■ Required action: Please give back each entry below unaltered, leaving the pictures out.

■ Material for the task:
────────────────────────────────────────

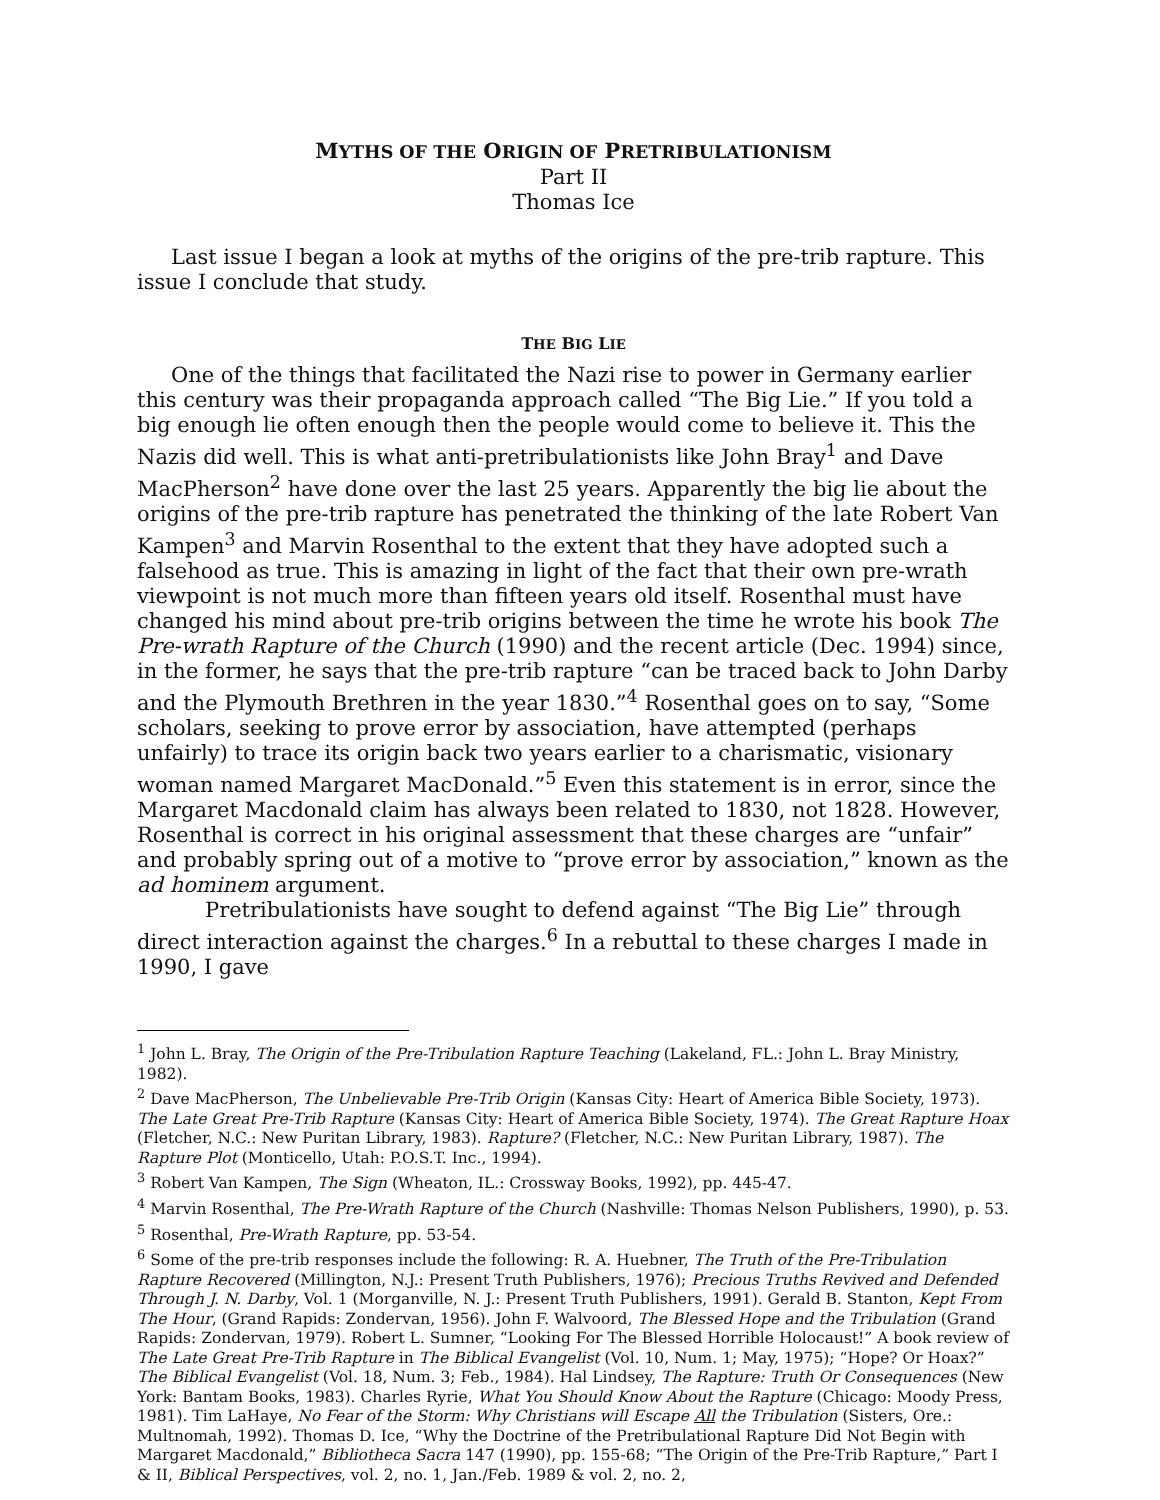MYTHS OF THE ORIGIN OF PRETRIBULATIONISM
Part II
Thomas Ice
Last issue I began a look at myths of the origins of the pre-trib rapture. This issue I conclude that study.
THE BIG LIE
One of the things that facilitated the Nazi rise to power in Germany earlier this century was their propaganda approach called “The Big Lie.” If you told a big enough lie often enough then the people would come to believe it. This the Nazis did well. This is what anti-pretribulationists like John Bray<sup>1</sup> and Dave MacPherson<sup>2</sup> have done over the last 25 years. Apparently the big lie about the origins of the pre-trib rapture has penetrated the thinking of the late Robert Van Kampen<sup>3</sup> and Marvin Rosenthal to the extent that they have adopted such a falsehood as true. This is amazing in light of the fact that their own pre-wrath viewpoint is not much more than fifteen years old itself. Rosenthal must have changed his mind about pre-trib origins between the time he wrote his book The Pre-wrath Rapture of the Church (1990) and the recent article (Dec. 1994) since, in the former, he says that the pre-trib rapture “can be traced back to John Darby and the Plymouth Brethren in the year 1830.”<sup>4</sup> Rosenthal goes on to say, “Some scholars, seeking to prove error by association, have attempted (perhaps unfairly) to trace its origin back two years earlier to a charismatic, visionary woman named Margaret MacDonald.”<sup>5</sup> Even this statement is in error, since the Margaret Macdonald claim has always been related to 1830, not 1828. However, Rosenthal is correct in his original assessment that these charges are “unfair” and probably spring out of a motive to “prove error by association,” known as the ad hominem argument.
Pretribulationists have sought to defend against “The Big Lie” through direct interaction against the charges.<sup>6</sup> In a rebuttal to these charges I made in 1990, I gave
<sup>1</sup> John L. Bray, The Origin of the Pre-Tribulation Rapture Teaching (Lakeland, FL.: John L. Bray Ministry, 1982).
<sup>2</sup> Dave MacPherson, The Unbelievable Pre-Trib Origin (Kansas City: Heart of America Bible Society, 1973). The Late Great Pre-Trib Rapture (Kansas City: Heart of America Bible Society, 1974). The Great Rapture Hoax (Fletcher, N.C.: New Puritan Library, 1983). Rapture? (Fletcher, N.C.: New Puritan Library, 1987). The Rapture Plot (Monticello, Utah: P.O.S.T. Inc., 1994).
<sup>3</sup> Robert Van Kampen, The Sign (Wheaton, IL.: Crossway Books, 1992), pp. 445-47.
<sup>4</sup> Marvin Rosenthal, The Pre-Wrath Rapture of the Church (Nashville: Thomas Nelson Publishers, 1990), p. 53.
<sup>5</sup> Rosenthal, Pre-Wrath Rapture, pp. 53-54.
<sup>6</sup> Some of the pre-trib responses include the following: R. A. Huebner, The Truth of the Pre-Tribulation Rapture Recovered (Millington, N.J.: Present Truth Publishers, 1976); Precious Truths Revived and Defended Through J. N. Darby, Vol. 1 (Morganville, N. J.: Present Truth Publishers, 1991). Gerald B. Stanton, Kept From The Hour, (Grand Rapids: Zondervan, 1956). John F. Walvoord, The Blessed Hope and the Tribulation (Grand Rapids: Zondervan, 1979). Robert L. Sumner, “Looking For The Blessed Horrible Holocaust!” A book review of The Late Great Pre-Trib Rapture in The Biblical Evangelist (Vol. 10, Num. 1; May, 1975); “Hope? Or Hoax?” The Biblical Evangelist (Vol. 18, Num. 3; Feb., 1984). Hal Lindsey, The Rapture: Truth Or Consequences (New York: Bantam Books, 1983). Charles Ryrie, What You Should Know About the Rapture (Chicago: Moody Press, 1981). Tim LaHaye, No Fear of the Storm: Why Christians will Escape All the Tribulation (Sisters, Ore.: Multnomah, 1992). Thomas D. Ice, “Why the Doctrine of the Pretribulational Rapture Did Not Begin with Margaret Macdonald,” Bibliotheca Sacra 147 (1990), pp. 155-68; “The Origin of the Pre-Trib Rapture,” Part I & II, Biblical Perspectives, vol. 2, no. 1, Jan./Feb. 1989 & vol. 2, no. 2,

────────────────────────────────────────

■ Task response:
MYTHS OF THE ORIGIN OF PRETRIBULATIONISM
Part II
Thomas Ice
Last issue I began a look at myths of the origins of the pre-trib rapture. This issue I conclude that study.
THE BIG LIE
One of the things that facilitated the Nazi rise to power in Germany earlier this century was their propaganda approach called “The Big Lie.” If you told a big enough lie often enough then the people would come to believe it. This the Nazis did well. This is what anti-pretribulationists like John Bray<sup>1</sup> and Dave MacPherson<sup>2</sup> have done over the last 25 years. Apparently the big lie about the origins of the pre-trib rapture has penetrated the thinking of the late Robert Van Kampen<sup>3</sup> and Marvin Rosenthal to the extent that they have adopted such a falsehood as true. This is amazing in light of the fact that their own pre-wrath viewpoint is not much more than fifteen years old itself. Rosenthal must have changed his mind about pre-trib origins between the time he wrote his book The Pre-wrath Rapture of the Church (1990) and the recent article (Dec. 1994) since, in the former, he says that the pre-trib rapture “can be traced back to John Darby and the Plymouth Brethren in the year 1830.”<sup>4</sup> Rosenthal goes on to say, “Some scholars, seeking to prove error by association, have attempted (perhaps unfairly) to trace its origin back two years earlier to a charismatic, visionary woman named Margaret MacDonald.”<sup>5</sup> Even this statement is in error, since the Margaret Macdonald claim has always been related to 1830, not 1828. However, Rosenthal is correct in his original assessment that these charges are “unfair” and probably spring out of a motive to “prove error by association,” known as the ad hominem argument.
Pretribulationists have sought to defend against “The Big Lie” through direct interaction against the charges.<sup>6</sup> In a rebuttal to these charges I made in 1990, I gave
<sup>1</sup> John L. Bray, The Origin of the Pre-Tribulation Rapture Teaching (Lakeland, FL.: John L. Bray Ministry, 1982).
<sup>2</sup> Dave MacPherson, The Unbelievable Pre-Trib Origin (Kansas City: Heart of America Bible Society, 1973). The Late Great Pre-Trib Rapture (Kansas City: Heart of America Bible Society, 1974). The Great Rapture Hoax (Fletcher, N.C.: New Puritan Library, 1983). Rapture? (Fletcher, N.C.: New Puritan Library, 1987). The Rapture Plot (Monticello, Utah: P.O.S.T. Inc., 1994).
<sup>3</sup> Robert Van Kampen, The Sign (Wheaton, IL.: Crossway Books, 1992), pp. 445-47.
<sup>4</sup> Marvin Rosenthal, The Pre-Wrath Rapture of the Church (Nashville: Thomas Nelson Publishers, 1990), p. 53.
<sup>5</sup> Rosenthal, Pre-Wrath Rapture, pp. 53-54.
<sup>6</sup> Some of the pre-trib responses include the following: R. A. Huebner, The Truth of the Pre-Tribulation Rapture Recovered (Millington, N.J.: Present Truth Publishers, 1976); Precious Truths Revived and Defended Through J. N. Darby, Vol. 1 (Morganville, N. J.: Present Truth Publishers, 1991). Gerald B. Stanton, Kept From The Hour, (Grand Rapids: Zondervan, 1956). John F. Walvoord, The Blessed Hope and the Tribulation (Grand Rapids: Zondervan, 1979). Robert L. Sumner, “Looking For The Blessed Horrible Holocaust!” A book review of The Late Great Pre-Trib Rapture in The Biblical Evangelist (Vol. 10, Num. 1; May, 1975); “Hope? Or Hoax?” The Biblical Evangelist (Vol. 18, Num. 3; Feb., 1984). Hal Lindsey, The Rapture: Truth Or Consequences (New York: Bantam Books, 1983). Charles Ryrie, What You Should Know About the Rapture (Chicago: Moody Press, 1981). Tim LaHaye, No Fear of the Storm: Why Christians will Escape All the Tribulation (Sisters, Ore.: Multnomah, 1992). Thomas D. Ice, “Why the Doctrine of the Pretribulational Rapture Did Not Begin with Margaret Macdonald,” Bibliotheca Sacra 147 (1990), pp. 155-68; “The Origin of the Pre-Trib Rapture,” Part I & II, Biblical Perspectives, vol. 2, no. 1, Jan./Feb. 1989 & vol. 2, no. 2,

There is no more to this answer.